First published December 17, 2003
After months of negotiations and uncertainty, it appears the show will no longer go on at The Bottom Line, after a Civil Court judge recently ordered the eviction of the renowned cabaret for non-payment of back rent— almost $200,000 — to its landlord, New York University. The curtain will, therefore, fall for the last time at the 400-seat club in Greenwich Village after nearly thirty years of presenting an eclectic blend of music.
|Bottom Line @ West 4th and Mercer |
streets was a musical mecca for 30 years
Co-owner Allan Pepper recently admitted the club has faced financial hard times the last several years due to the national economic slump and a decline in business after 9/11.
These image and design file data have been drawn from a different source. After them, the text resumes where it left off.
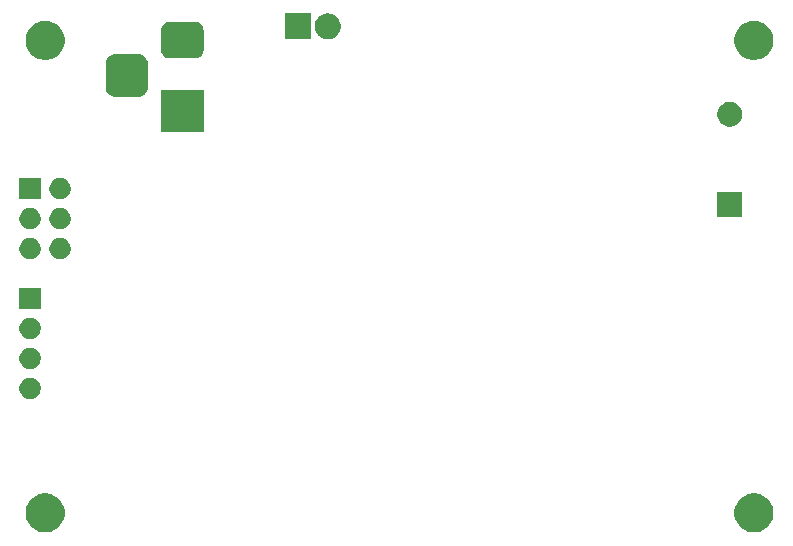
<source format=gbr>
G04 #@! TF.GenerationSoftware,KiCad,Pcbnew,(5.1.5-0-10_14)*
G04 #@! TF.CreationDate,2020-02-02T16:03:58+03:00*
G04 #@! TF.ProjectId,timer,74696d65-722e-46b6-9963-61645f706362,rev?*
G04 #@! TF.SameCoordinates,Original*
G04 #@! TF.FileFunction,Soldermask,Bot*
G04 #@! TF.FilePolarity,Negative*
%FSLAX46Y46*%
G04 Gerber Fmt 4.6, Leading zero omitted, Abs format (unit mm)*
G04 Created by KiCad (PCBNEW (5.1.5-0-10_14)) date 2020-02-02 16:03:58*
%MOMM*%
%LPD*%
G04 APERTURE LIST*
%ADD10C,0.100000*%
G04 APERTURE END LIST*
D10*
G36*
X190375256Y-122391298D02*
G01*
X190481579Y-122412447D01*
X190782042Y-122536903D01*
X191052451Y-122717585D01*
X191282415Y-122947549D01*
X191463097Y-123217958D01*
X191587553Y-123518421D01*
X191651000Y-123837391D01*
X191651000Y-124162609D01*
X191587553Y-124481579D01*
X191463097Y-124782042D01*
X191282415Y-125052451D01*
X191052451Y-125282415D01*
X190782042Y-125463097D01*
X190481579Y-125587553D01*
X190375256Y-125608702D01*
X190162611Y-125651000D01*
X189837389Y-125651000D01*
X189624744Y-125608702D01*
X189518421Y-125587553D01*
X189217958Y-125463097D01*
X188947549Y-125282415D01*
X188717585Y-125052451D01*
X188536903Y-124782042D01*
X188412447Y-124481579D01*
X188349000Y-124162609D01*
X188349000Y-123837391D01*
X188412447Y-123518421D01*
X188536903Y-123217958D01*
X188717585Y-122947549D01*
X188947549Y-122717585D01*
X189217958Y-122536903D01*
X189518421Y-122412447D01*
X189624744Y-122391298D01*
X189837389Y-122349000D01*
X190162611Y-122349000D01*
X190375256Y-122391298D01*
G37*
G36*
X130375256Y-122391298D02*
G01*
X130481579Y-122412447D01*
X130782042Y-122536903D01*
X131052451Y-122717585D01*
X131282415Y-122947549D01*
X131463097Y-123217958D01*
X131587553Y-123518421D01*
X131651000Y-123837391D01*
X131651000Y-124162609D01*
X131587553Y-124481579D01*
X131463097Y-124782042D01*
X131282415Y-125052451D01*
X131052451Y-125282415D01*
X130782042Y-125463097D01*
X130481579Y-125587553D01*
X130375256Y-125608702D01*
X130162611Y-125651000D01*
X129837389Y-125651000D01*
X129624744Y-125608702D01*
X129518421Y-125587553D01*
X129217958Y-125463097D01*
X128947549Y-125282415D01*
X128717585Y-125052451D01*
X128536903Y-124782042D01*
X128412447Y-124481579D01*
X128349000Y-124162609D01*
X128349000Y-123837391D01*
X128412447Y-123518421D01*
X128536903Y-123217958D01*
X128717585Y-122947549D01*
X128947549Y-122717585D01*
X129217958Y-122536903D01*
X129518421Y-122412447D01*
X129624744Y-122391298D01*
X129837389Y-122349000D01*
X130162611Y-122349000D01*
X130375256Y-122391298D01*
G37*
G36*
X128838512Y-112565727D02*
G01*
X128987812Y-112595424D01*
X129151784Y-112663344D01*
X129299354Y-112761947D01*
X129424853Y-112887446D01*
X129523456Y-113035016D01*
X129591376Y-113198988D01*
X129626000Y-113373059D01*
X129626000Y-113550541D01*
X129591376Y-113724612D01*
X129523456Y-113888584D01*
X129424853Y-114036154D01*
X129299354Y-114161653D01*
X129151784Y-114260256D01*
X128987812Y-114328176D01*
X128838512Y-114357873D01*
X128813742Y-114362800D01*
X128636258Y-114362800D01*
X128611488Y-114357873D01*
X128462188Y-114328176D01*
X128298216Y-114260256D01*
X128150646Y-114161653D01*
X128025147Y-114036154D01*
X127926544Y-113888584D01*
X127858624Y-113724612D01*
X127824000Y-113550541D01*
X127824000Y-113373059D01*
X127858624Y-113198988D01*
X127926544Y-113035016D01*
X128025147Y-112887446D01*
X128150646Y-112761947D01*
X128298216Y-112663344D01*
X128462188Y-112595424D01*
X128611488Y-112565727D01*
X128636258Y-112560800D01*
X128813742Y-112560800D01*
X128838512Y-112565727D01*
G37*
G36*
X128838512Y-110025727D02*
G01*
X128987812Y-110055424D01*
X129151784Y-110123344D01*
X129299354Y-110221947D01*
X129424853Y-110347446D01*
X129523456Y-110495016D01*
X129591376Y-110658988D01*
X129626000Y-110833059D01*
X129626000Y-111010541D01*
X129591376Y-111184612D01*
X129523456Y-111348584D01*
X129424853Y-111496154D01*
X129299354Y-111621653D01*
X129151784Y-111720256D01*
X128987812Y-111788176D01*
X128838512Y-111817873D01*
X128813742Y-111822800D01*
X128636258Y-111822800D01*
X128611488Y-111817873D01*
X128462188Y-111788176D01*
X128298216Y-111720256D01*
X128150646Y-111621653D01*
X128025147Y-111496154D01*
X127926544Y-111348584D01*
X127858624Y-111184612D01*
X127824000Y-111010541D01*
X127824000Y-110833059D01*
X127858624Y-110658988D01*
X127926544Y-110495016D01*
X128025147Y-110347446D01*
X128150646Y-110221947D01*
X128298216Y-110123344D01*
X128462188Y-110055424D01*
X128611488Y-110025727D01*
X128636258Y-110020800D01*
X128813742Y-110020800D01*
X128838512Y-110025727D01*
G37*
G36*
X128838512Y-107485727D02*
G01*
X128987812Y-107515424D01*
X129151784Y-107583344D01*
X129299354Y-107681947D01*
X129424853Y-107807446D01*
X129523456Y-107955016D01*
X129591376Y-108118988D01*
X129626000Y-108293059D01*
X129626000Y-108470541D01*
X129591376Y-108644612D01*
X129523456Y-108808584D01*
X129424853Y-108956154D01*
X129299354Y-109081653D01*
X129151784Y-109180256D01*
X128987812Y-109248176D01*
X128838512Y-109277873D01*
X128813742Y-109282800D01*
X128636258Y-109282800D01*
X128611488Y-109277873D01*
X128462188Y-109248176D01*
X128298216Y-109180256D01*
X128150646Y-109081653D01*
X128025147Y-108956154D01*
X127926544Y-108808584D01*
X127858624Y-108644612D01*
X127824000Y-108470541D01*
X127824000Y-108293059D01*
X127858624Y-108118988D01*
X127926544Y-107955016D01*
X128025147Y-107807446D01*
X128150646Y-107681947D01*
X128298216Y-107583344D01*
X128462188Y-107515424D01*
X128611488Y-107485727D01*
X128636258Y-107480800D01*
X128813742Y-107480800D01*
X128838512Y-107485727D01*
G37*
G36*
X129626000Y-106742800D02*
G01*
X127824000Y-106742800D01*
X127824000Y-104940800D01*
X129626000Y-104940800D01*
X129626000Y-106742800D01*
G37*
G36*
X131378512Y-100729327D02*
G01*
X131527812Y-100759024D01*
X131691784Y-100826944D01*
X131839354Y-100925547D01*
X131964853Y-101051046D01*
X132063456Y-101198616D01*
X132131376Y-101362588D01*
X132166000Y-101536659D01*
X132166000Y-101714141D01*
X132131376Y-101888212D01*
X132063456Y-102052184D01*
X131964853Y-102199754D01*
X131839354Y-102325253D01*
X131691784Y-102423856D01*
X131527812Y-102491776D01*
X131378512Y-102521473D01*
X131353742Y-102526400D01*
X131176258Y-102526400D01*
X131151488Y-102521473D01*
X131002188Y-102491776D01*
X130838216Y-102423856D01*
X130690646Y-102325253D01*
X130565147Y-102199754D01*
X130466544Y-102052184D01*
X130398624Y-101888212D01*
X130364000Y-101714141D01*
X130364000Y-101536659D01*
X130398624Y-101362588D01*
X130466544Y-101198616D01*
X130565147Y-101051046D01*
X130690646Y-100925547D01*
X130838216Y-100826944D01*
X131002188Y-100759024D01*
X131151488Y-100729327D01*
X131176258Y-100724400D01*
X131353742Y-100724400D01*
X131378512Y-100729327D01*
G37*
G36*
X128838512Y-100729327D02*
G01*
X128987812Y-100759024D01*
X129151784Y-100826944D01*
X129299354Y-100925547D01*
X129424853Y-101051046D01*
X129523456Y-101198616D01*
X129591376Y-101362588D01*
X129626000Y-101536659D01*
X129626000Y-101714141D01*
X129591376Y-101888212D01*
X129523456Y-102052184D01*
X129424853Y-102199754D01*
X129299354Y-102325253D01*
X129151784Y-102423856D01*
X128987812Y-102491776D01*
X128838512Y-102521473D01*
X128813742Y-102526400D01*
X128636258Y-102526400D01*
X128611488Y-102521473D01*
X128462188Y-102491776D01*
X128298216Y-102423856D01*
X128150646Y-102325253D01*
X128025147Y-102199754D01*
X127926544Y-102052184D01*
X127858624Y-101888212D01*
X127824000Y-101714141D01*
X127824000Y-101536659D01*
X127858624Y-101362588D01*
X127926544Y-101198616D01*
X128025147Y-101051046D01*
X128150646Y-100925547D01*
X128298216Y-100826944D01*
X128462188Y-100759024D01*
X128611488Y-100729327D01*
X128636258Y-100724400D01*
X128813742Y-100724400D01*
X128838512Y-100729327D01*
G37*
G36*
X131378512Y-98189327D02*
G01*
X131527812Y-98219024D01*
X131691784Y-98286944D01*
X131839354Y-98385547D01*
X131964853Y-98511046D01*
X132063456Y-98658616D01*
X132131376Y-98822588D01*
X132166000Y-98996659D01*
X132166000Y-99174141D01*
X132131376Y-99348212D01*
X132063456Y-99512184D01*
X131964853Y-99659754D01*
X131839354Y-99785253D01*
X131691784Y-99883856D01*
X131527812Y-99951776D01*
X131378512Y-99981473D01*
X131353742Y-99986400D01*
X131176258Y-99986400D01*
X131151488Y-99981473D01*
X131002188Y-99951776D01*
X130838216Y-99883856D01*
X130690646Y-99785253D01*
X130565147Y-99659754D01*
X130466544Y-99512184D01*
X130398624Y-99348212D01*
X130364000Y-99174141D01*
X130364000Y-98996659D01*
X130398624Y-98822588D01*
X130466544Y-98658616D01*
X130565147Y-98511046D01*
X130690646Y-98385547D01*
X130838216Y-98286944D01*
X131002188Y-98219024D01*
X131151488Y-98189327D01*
X131176258Y-98184400D01*
X131353742Y-98184400D01*
X131378512Y-98189327D01*
G37*
G36*
X128838512Y-98189327D02*
G01*
X128987812Y-98219024D01*
X129151784Y-98286944D01*
X129299354Y-98385547D01*
X129424853Y-98511046D01*
X129523456Y-98658616D01*
X129591376Y-98822588D01*
X129626000Y-98996659D01*
X129626000Y-99174141D01*
X129591376Y-99348212D01*
X129523456Y-99512184D01*
X129424853Y-99659754D01*
X129299354Y-99785253D01*
X129151784Y-99883856D01*
X128987812Y-99951776D01*
X128838512Y-99981473D01*
X128813742Y-99986400D01*
X128636258Y-99986400D01*
X128611488Y-99981473D01*
X128462188Y-99951776D01*
X128298216Y-99883856D01*
X128150646Y-99785253D01*
X128025147Y-99659754D01*
X127926544Y-99512184D01*
X127858624Y-99348212D01*
X127824000Y-99174141D01*
X127824000Y-98996659D01*
X127858624Y-98822588D01*
X127926544Y-98658616D01*
X128025147Y-98511046D01*
X128150646Y-98385547D01*
X128298216Y-98286944D01*
X128462188Y-98219024D01*
X128611488Y-98189327D01*
X128636258Y-98184400D01*
X128813742Y-98184400D01*
X128838512Y-98189327D01*
G37*
G36*
X189011000Y-98907800D02*
G01*
X186909000Y-98907800D01*
X186909000Y-96805800D01*
X189011000Y-96805800D01*
X189011000Y-98907800D01*
G37*
G36*
X131378512Y-95649327D02*
G01*
X131527812Y-95679024D01*
X131691784Y-95746944D01*
X131839354Y-95845547D01*
X131964853Y-95971046D01*
X132063456Y-96118616D01*
X132131376Y-96282588D01*
X132166000Y-96456659D01*
X132166000Y-96634141D01*
X132131376Y-96808212D01*
X132063456Y-96972184D01*
X131964853Y-97119754D01*
X131839354Y-97245253D01*
X131691784Y-97343856D01*
X131527812Y-97411776D01*
X131378512Y-97441473D01*
X131353742Y-97446400D01*
X131176258Y-97446400D01*
X131151488Y-97441473D01*
X131002188Y-97411776D01*
X130838216Y-97343856D01*
X130690646Y-97245253D01*
X130565147Y-97119754D01*
X130466544Y-96972184D01*
X130398624Y-96808212D01*
X130364000Y-96634141D01*
X130364000Y-96456659D01*
X130398624Y-96282588D01*
X130466544Y-96118616D01*
X130565147Y-95971046D01*
X130690646Y-95845547D01*
X130838216Y-95746944D01*
X131002188Y-95679024D01*
X131151488Y-95649327D01*
X131176258Y-95644400D01*
X131353742Y-95644400D01*
X131378512Y-95649327D01*
G37*
G36*
X129626000Y-97446400D02*
G01*
X127824000Y-97446400D01*
X127824000Y-95644400D01*
X129626000Y-95644400D01*
X129626000Y-97446400D01*
G37*
G36*
X143415401Y-91767800D02*
G01*
X139813401Y-91767800D01*
X139813401Y-88165800D01*
X143415401Y-88165800D01*
X143415401Y-91767800D01*
G37*
G36*
X188266564Y-89246189D02*
G01*
X188457833Y-89325415D01*
X188457835Y-89325416D01*
X188629973Y-89440435D01*
X188776365Y-89586827D01*
X188891385Y-89758967D01*
X188970611Y-89950236D01*
X189011000Y-90153284D01*
X189011000Y-90360316D01*
X188970611Y-90563364D01*
X188891385Y-90754633D01*
X188891384Y-90754635D01*
X188776365Y-90926773D01*
X188629973Y-91073165D01*
X188457835Y-91188184D01*
X188457834Y-91188185D01*
X188457833Y-91188185D01*
X188266564Y-91267411D01*
X188063516Y-91307800D01*
X187856484Y-91307800D01*
X187653436Y-91267411D01*
X187462167Y-91188185D01*
X187462166Y-91188185D01*
X187462165Y-91188184D01*
X187290027Y-91073165D01*
X187143635Y-90926773D01*
X187028616Y-90754635D01*
X187028615Y-90754633D01*
X186949389Y-90563364D01*
X186909000Y-90360316D01*
X186909000Y-90153284D01*
X186949389Y-89950236D01*
X187028615Y-89758967D01*
X187143635Y-89586827D01*
X187290027Y-89440435D01*
X187462165Y-89325416D01*
X187462167Y-89325415D01*
X187653436Y-89246189D01*
X187856484Y-89205800D01*
X188063516Y-89205800D01*
X188266564Y-89246189D01*
G37*
G36*
X138040767Y-85182495D02*
G01*
X138197861Y-85230149D01*
X138342632Y-85307531D01*
X138469529Y-85411672D01*
X138573670Y-85538569D01*
X138651052Y-85683340D01*
X138698706Y-85840434D01*
X138715401Y-86009940D01*
X138715401Y-87923660D01*
X138698706Y-88093166D01*
X138651052Y-88250260D01*
X138573670Y-88395031D01*
X138469529Y-88521928D01*
X138342632Y-88626069D01*
X138197861Y-88703451D01*
X138040767Y-88751105D01*
X137871261Y-88767800D01*
X135957541Y-88767800D01*
X135788035Y-88751105D01*
X135630941Y-88703451D01*
X135486170Y-88626069D01*
X135359273Y-88521928D01*
X135255132Y-88395031D01*
X135177750Y-88250260D01*
X135130096Y-88093166D01*
X135113401Y-87923660D01*
X135113401Y-86009940D01*
X135130096Y-85840434D01*
X135177750Y-85683340D01*
X135255132Y-85538569D01*
X135359273Y-85411672D01*
X135486170Y-85307531D01*
X135630941Y-85230149D01*
X135788035Y-85182495D01*
X135957541Y-85165800D01*
X137871261Y-85165800D01*
X138040767Y-85182495D01*
G37*
G36*
X130375256Y-82391298D02*
G01*
X130481579Y-82412447D01*
X130651549Y-82482851D01*
X130780983Y-82536464D01*
X130782042Y-82536903D01*
X131052451Y-82717585D01*
X131282415Y-82947549D01*
X131463097Y-83217958D01*
X131587553Y-83518421D01*
X131651000Y-83837391D01*
X131651000Y-84162609D01*
X131587553Y-84481579D01*
X131463097Y-84782042D01*
X131282415Y-85052451D01*
X131052451Y-85282415D01*
X130782042Y-85463097D01*
X130481579Y-85587553D01*
X130375256Y-85608702D01*
X130162611Y-85651000D01*
X129837389Y-85651000D01*
X129624744Y-85608702D01*
X129518421Y-85587553D01*
X129217958Y-85463097D01*
X128947549Y-85282415D01*
X128717585Y-85052451D01*
X128536903Y-84782042D01*
X128412447Y-84481579D01*
X128349000Y-84162609D01*
X128349000Y-83837391D01*
X128412447Y-83518421D01*
X128536903Y-83217958D01*
X128717585Y-82947549D01*
X128947549Y-82717585D01*
X129217958Y-82536903D01*
X129219018Y-82536464D01*
X129348451Y-82482851D01*
X129518421Y-82412447D01*
X129624744Y-82391298D01*
X129837389Y-82349000D01*
X130162611Y-82349000D01*
X130375256Y-82391298D01*
G37*
G36*
X190375256Y-82391298D02*
G01*
X190481579Y-82412447D01*
X190651549Y-82482851D01*
X190780983Y-82536464D01*
X190782042Y-82536903D01*
X191052451Y-82717585D01*
X191282415Y-82947549D01*
X191463097Y-83217958D01*
X191587553Y-83518421D01*
X191651000Y-83837391D01*
X191651000Y-84162609D01*
X191587553Y-84481579D01*
X191463097Y-84782042D01*
X191282415Y-85052451D01*
X191052451Y-85282415D01*
X190782042Y-85463097D01*
X190481579Y-85587553D01*
X190375256Y-85608702D01*
X190162611Y-85651000D01*
X189837389Y-85651000D01*
X189624744Y-85608702D01*
X189518421Y-85587553D01*
X189217958Y-85463097D01*
X188947549Y-85282415D01*
X188717585Y-85052451D01*
X188536903Y-84782042D01*
X188412447Y-84481579D01*
X188349000Y-84162609D01*
X188349000Y-83837391D01*
X188412447Y-83518421D01*
X188536903Y-83217958D01*
X188717585Y-82947549D01*
X188947549Y-82717585D01*
X189217958Y-82536903D01*
X189219018Y-82536464D01*
X189348451Y-82482851D01*
X189518421Y-82412447D01*
X189624744Y-82391298D01*
X189837389Y-82349000D01*
X190162611Y-82349000D01*
X190375256Y-82391298D01*
G37*
G36*
X142841380Y-82430093D02*
G01*
X142975026Y-82470634D01*
X143098185Y-82536464D01*
X143206141Y-82625060D01*
X143294737Y-82733016D01*
X143360567Y-82856175D01*
X143401108Y-82989821D01*
X143415401Y-83134940D01*
X143415401Y-84798660D01*
X143401108Y-84943779D01*
X143360567Y-85077425D01*
X143294737Y-85200584D01*
X143206141Y-85308540D01*
X143098185Y-85397136D01*
X142975026Y-85462966D01*
X142841380Y-85503507D01*
X142696261Y-85517800D01*
X140532541Y-85517800D01*
X140387422Y-85503507D01*
X140253776Y-85462966D01*
X140130617Y-85397136D01*
X140022661Y-85308540D01*
X139934065Y-85200584D01*
X139868235Y-85077425D01*
X139827694Y-84943779D01*
X139813401Y-84798660D01*
X139813401Y-83134940D01*
X139827694Y-82989821D01*
X139868235Y-82856175D01*
X139934065Y-82733016D01*
X140022661Y-82625060D01*
X140130617Y-82536464D01*
X140253776Y-82470634D01*
X140387422Y-82430093D01*
X140532541Y-82415800D01*
X142696261Y-82415800D01*
X142841380Y-82430093D01*
G37*
G36*
X152485000Y-83905000D02*
G01*
X150283000Y-83905000D01*
X150283000Y-81703000D01*
X152485000Y-81703000D01*
X152485000Y-83905000D01*
G37*
G36*
X154138794Y-81724155D02*
G01*
X154245150Y-81745311D01*
X154445520Y-81828307D01*
X154625844Y-81948795D01*
X154779205Y-82102156D01*
X154899693Y-82282480D01*
X154899693Y-82282481D01*
X154982689Y-82482850D01*
X155025000Y-82695561D01*
X155025000Y-82912439D01*
X154982689Y-83125150D01*
X154944246Y-83217958D01*
X154899693Y-83325520D01*
X154779205Y-83505844D01*
X154625844Y-83659205D01*
X154445520Y-83779693D01*
X154345334Y-83821191D01*
X154245150Y-83862689D01*
X154138794Y-83883845D01*
X154032440Y-83905000D01*
X153815560Y-83905000D01*
X153709205Y-83883844D01*
X153602850Y-83862689D01*
X153502666Y-83821191D01*
X153402480Y-83779693D01*
X153222156Y-83659205D01*
X153068795Y-83505844D01*
X152948307Y-83325520D01*
X152903754Y-83217958D01*
X152865311Y-83125150D01*
X152823000Y-82912439D01*
X152823000Y-82695561D01*
X152865311Y-82482850D01*
X152948307Y-82282481D01*
X152948307Y-82282480D01*
X153068795Y-82102156D01*
X153222156Y-81948795D01*
X153402480Y-81828307D01*
X153602850Y-81745311D01*
X153709206Y-81724155D01*
X153815560Y-81703000D01*
X154032440Y-81703000D01*
X154138794Y-81724155D01*
G37*
M02*

</source>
For those unfamiliar with or who’ve never patronized the small club, it has presented some of the most notable and upcoming names in pop music and jazz since it opened its doors in February 1974 with a show that included a jam session featuring Stevie Wonder, Dr. John, Charles Mingus, Johnny Winter, Mick Jagger, Carly Simon and Bette Midler. Among the diverse mix of artists who have performed there are Bob Dylan, Miles Davis, Tony Bennett, Billy Joel, Jimmy Webb, Hall & Oates, Dire Straits and The Police. The latter two were those British bands first New York City appearances, which I attended.
In the summer of 1975, when an emerging rock and roller named Bruce Springsteen performed ten sold-out shows, it literally put The Bottom Line on the night-scene map and forecast what has become one of the most successful careers in pop music. Springsteen has said that those shows are among the most memorable in his career.
|Marquee promoting Springsteen's |
10-show gig in summer of 1975
The native New Jersey rocker was among the club’s supporters, including a satellite radio network and media executive Mel Karmazin, who recently pledged hundreds of thousands of dollars to keep The Bottom Line from going under, to no avail, as NYU was not open to a deal practical to the club’s owners.
Outdoor stadiums and indoor arenas are designed for sports, not music concerts. Consequently, when veteran rock and roll bands, like the Rolling Stones or Eagles, tour they opt for venues where they can earn the most money by attracting the most fans. The sound, however, is often disappointing, despite modern technical innovations.
When I saw two Springsteen shows at Giants Stadium last summer and two more at Shea Stadium in October, the sound was audible and adequate, but lacked the predictable intimacy of a club. In a setting like The Bottom Line, many seats are up close and personal.
I’ve seen dozens of shows at The Bottom Line, but none in the past decade. Actually, I’ve only been to a handful of concerts in that period, principally because there are few acts I want to see and I refuse to pay ticket prices that now exceed $150 for most classic rock bands. Nevertheless, if I had the opportunity to see a performer at a venue like The Bottom Line, I’d try my best to secure tickets.
As its 30th anniversary approaches, it would be fitting to see The Bottom Line reopen at another Manhattan location to continue its perennial role presenting a wide-range of entertainment.
While it is not afforded the formal status, The Bottom Line is, nonetheless, a landmark for hundreds of performers, as well as thousands of music and comedy fans, who’ve seen scores of up-and-coming and veteran entertainers up close and personal.
The club’s owners and supporters hoped the university would work out a sensible arrangement to keep the cabaret open. But, NYU is only interested in supplementing its real estate portfolio to enhance its bottom line, thereby bringing down the curtain for the 30-year run of the once trendy Bottom Line.